*Exercise directions*
All of the lines below need to be copied exactly, apart from the pictures.

Data records:
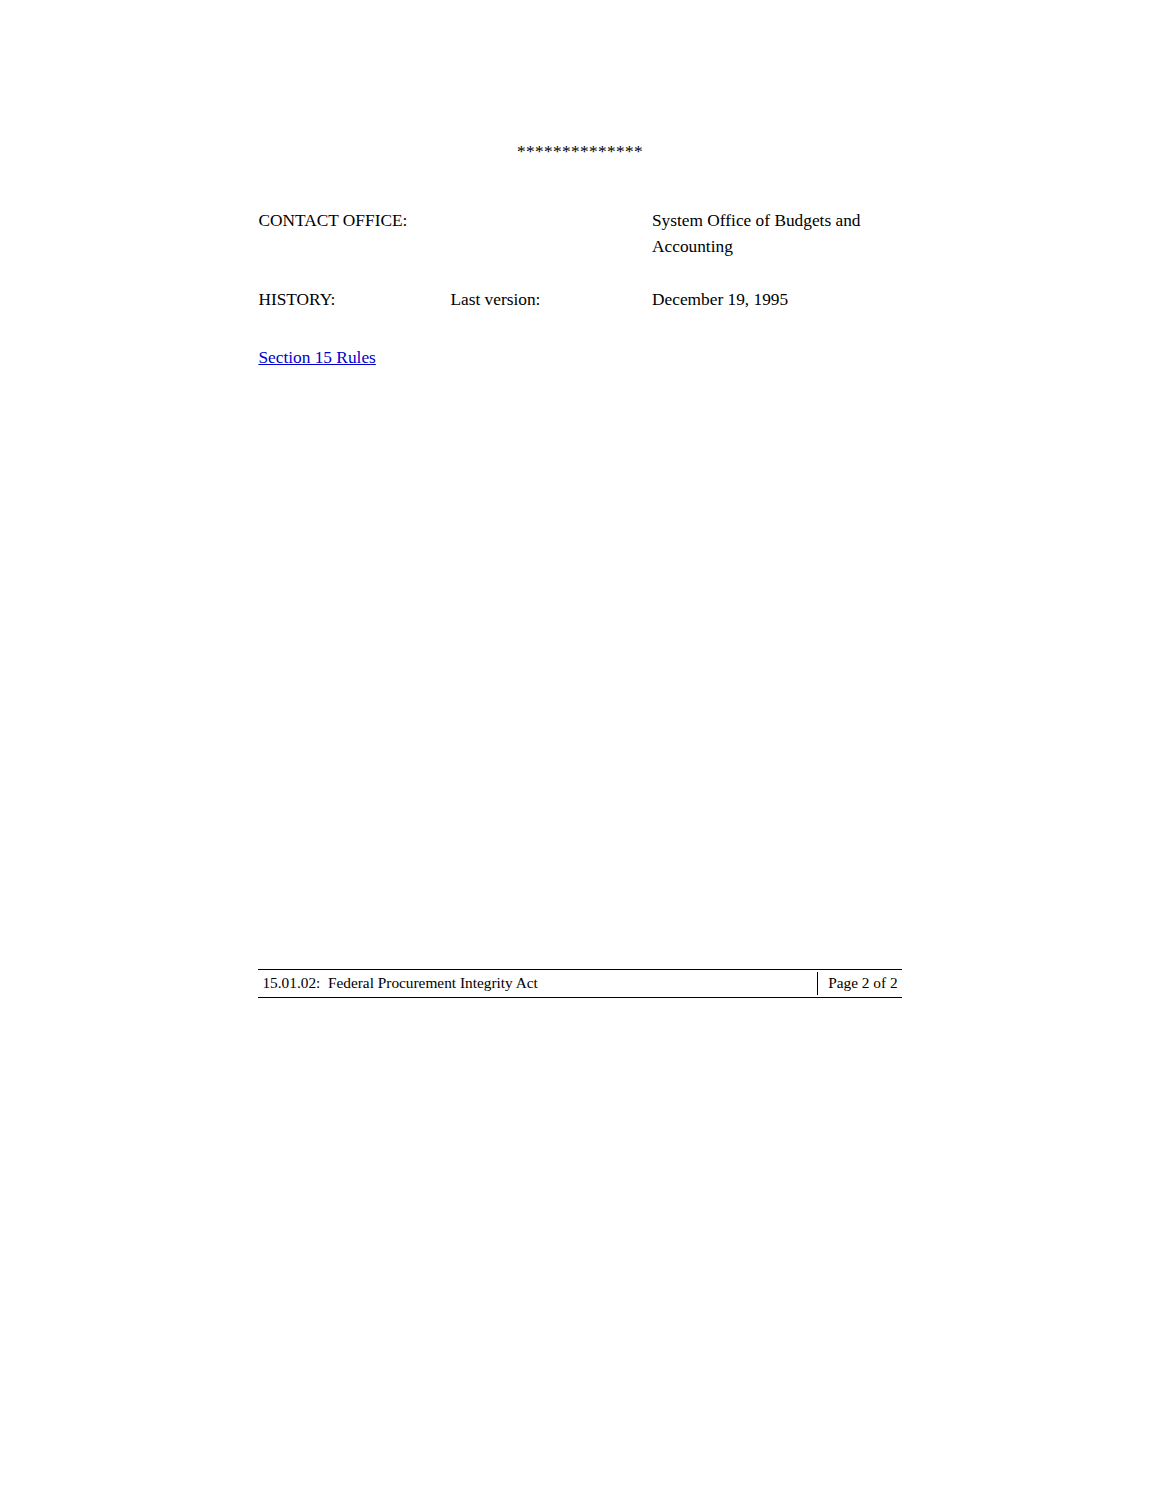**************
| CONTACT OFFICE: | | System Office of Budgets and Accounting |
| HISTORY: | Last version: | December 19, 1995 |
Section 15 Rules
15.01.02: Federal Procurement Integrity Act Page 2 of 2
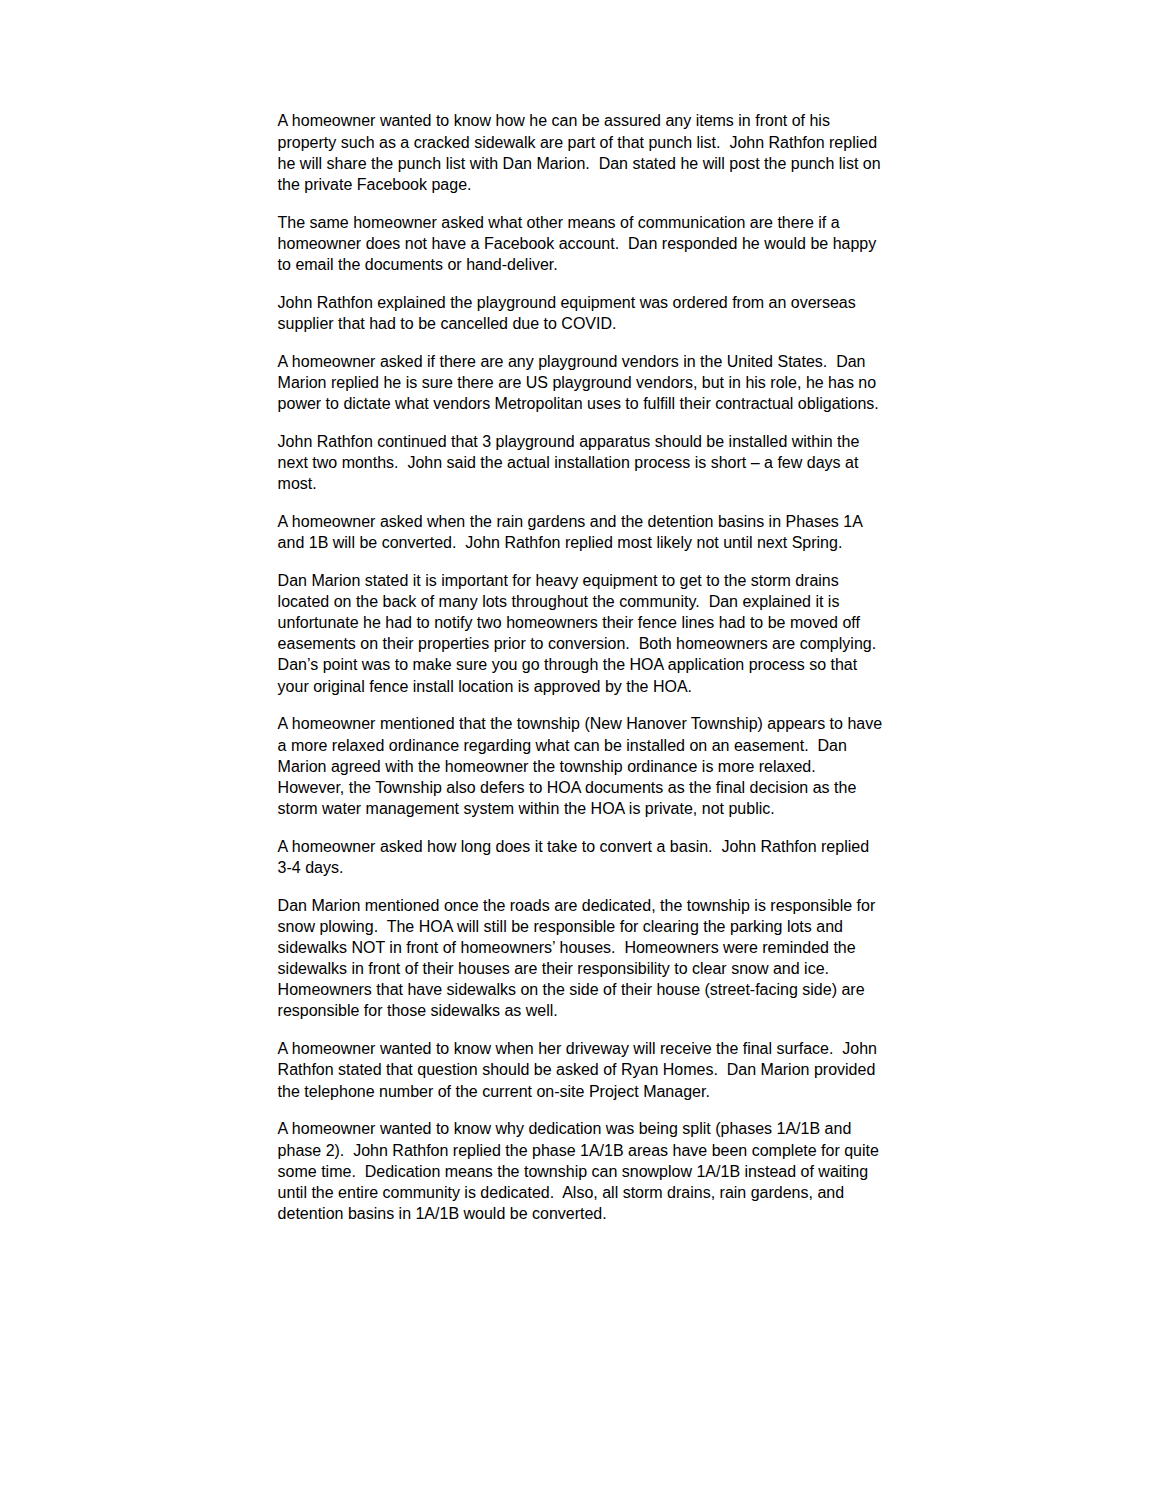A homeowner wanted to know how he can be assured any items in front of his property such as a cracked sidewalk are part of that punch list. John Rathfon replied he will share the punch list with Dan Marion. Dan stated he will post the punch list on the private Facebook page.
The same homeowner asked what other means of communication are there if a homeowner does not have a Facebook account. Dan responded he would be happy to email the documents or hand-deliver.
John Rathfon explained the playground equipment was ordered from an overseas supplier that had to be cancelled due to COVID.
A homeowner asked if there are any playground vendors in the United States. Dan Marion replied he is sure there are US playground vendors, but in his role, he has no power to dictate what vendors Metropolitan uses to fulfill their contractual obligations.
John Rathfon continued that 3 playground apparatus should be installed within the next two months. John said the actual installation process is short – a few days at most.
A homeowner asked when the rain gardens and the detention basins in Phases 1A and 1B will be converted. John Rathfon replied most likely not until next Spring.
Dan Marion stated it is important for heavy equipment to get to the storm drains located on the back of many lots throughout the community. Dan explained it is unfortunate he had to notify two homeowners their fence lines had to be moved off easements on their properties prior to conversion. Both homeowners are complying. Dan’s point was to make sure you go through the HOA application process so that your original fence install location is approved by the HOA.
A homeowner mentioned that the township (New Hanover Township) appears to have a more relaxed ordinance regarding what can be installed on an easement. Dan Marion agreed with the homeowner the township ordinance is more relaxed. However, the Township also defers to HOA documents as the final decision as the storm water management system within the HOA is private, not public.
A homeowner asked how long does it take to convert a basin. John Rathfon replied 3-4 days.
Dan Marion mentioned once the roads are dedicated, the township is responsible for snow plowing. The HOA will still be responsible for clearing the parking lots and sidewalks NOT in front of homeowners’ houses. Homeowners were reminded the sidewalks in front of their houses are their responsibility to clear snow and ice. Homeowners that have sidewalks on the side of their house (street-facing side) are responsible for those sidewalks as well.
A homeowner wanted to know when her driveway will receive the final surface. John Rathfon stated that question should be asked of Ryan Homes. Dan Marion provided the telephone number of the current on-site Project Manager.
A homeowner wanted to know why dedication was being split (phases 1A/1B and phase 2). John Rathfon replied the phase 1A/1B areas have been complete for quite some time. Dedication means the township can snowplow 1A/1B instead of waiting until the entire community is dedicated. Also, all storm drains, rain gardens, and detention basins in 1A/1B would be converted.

*Task solution*
**************
| CONTACT OFFICE: | | System Office of Budgets and Accounting |
| HISTORY: | Last version: | December 19, 1995 |
Section 15 Rules
15.01.02: Federal Procurement Integrity Act Page 2 of 2
A homeowner wanted to know how he can be assured any items in front of his property such as a cracked sidewalk are part of that punch list. John Rathfon replied he will share the punch list with Dan Marion. Dan stated he will post the punch list on the private Facebook page.
The same homeowner asked what other means of communication are there if a homeowner does not have a Facebook account. Dan responded he would be happy to email the documents or hand-deliver.
John Rathfon explained the playground equipment was ordered from an overseas supplier that had to be cancelled due to COVID.
A homeowner asked if there are any playground vendors in the United States. Dan Marion replied he is sure there are US playground vendors, but in his role, he has no power to dictate what vendors Metropolitan uses to fulfill their contractual obligations.
John Rathfon continued that 3 playground apparatus should be installed within the next two months. John said the actual installation process is short – a few days at most.
A homeowner asked when the rain gardens and the detention basins in Phases 1A and 1B will be converted. John Rathfon replied most likely not until next Spring.
Dan Marion stated it is important for heavy equipment to get to the storm drains located on the back of many lots throughout the community. Dan explained it is unfortunate he had to notify two homeowners their fence lines had to be moved off easements on their properties prior to conversion. Both homeowners are complying. Dan’s point was to make sure you go through the HOA application process so that your original fence install location is approved by the HOA.
A homeowner mentioned that the township (New Hanover Township) appears to have a more relaxed ordinance regarding what can be installed on an easement. Dan Marion agreed with the homeowner the township ordinance is more relaxed. However, the Township also defers to HOA documents as the final decision as the storm water management system within the HOA is private, not public.
A homeowner asked how long does it take to convert a basin. John Rathfon replied 3-4 days.
Dan Marion mentioned once the roads are dedicated, the township is responsible for snow plowing. The HOA will still be responsible for clearing the parking lots and sidewalks NOT in front of homeowners’ houses. Homeowners were reminded the sidewalks in front of their houses are their responsibility to clear snow and ice. Homeowners that have sidewalks on the side of their house (street-facing side) are responsible for those sidewalks as well.
A homeowner wanted to know when her driveway will receive the final surface. John Rathfon stated that question should be asked of Ryan Homes. Dan Marion provided the telephone number of the current on-site Project Manager.
A homeowner wanted to know why dedication was being split (phases 1A/1B and phase 2). John Rathfon replied the phase 1A/1B areas have been complete for quite some time. Dedication means the township can snowplow 1A/1B instead of waiting until the entire community is dedicated. Also, all storm drains, rain gardens, and detention basins in 1A/1B would be converted.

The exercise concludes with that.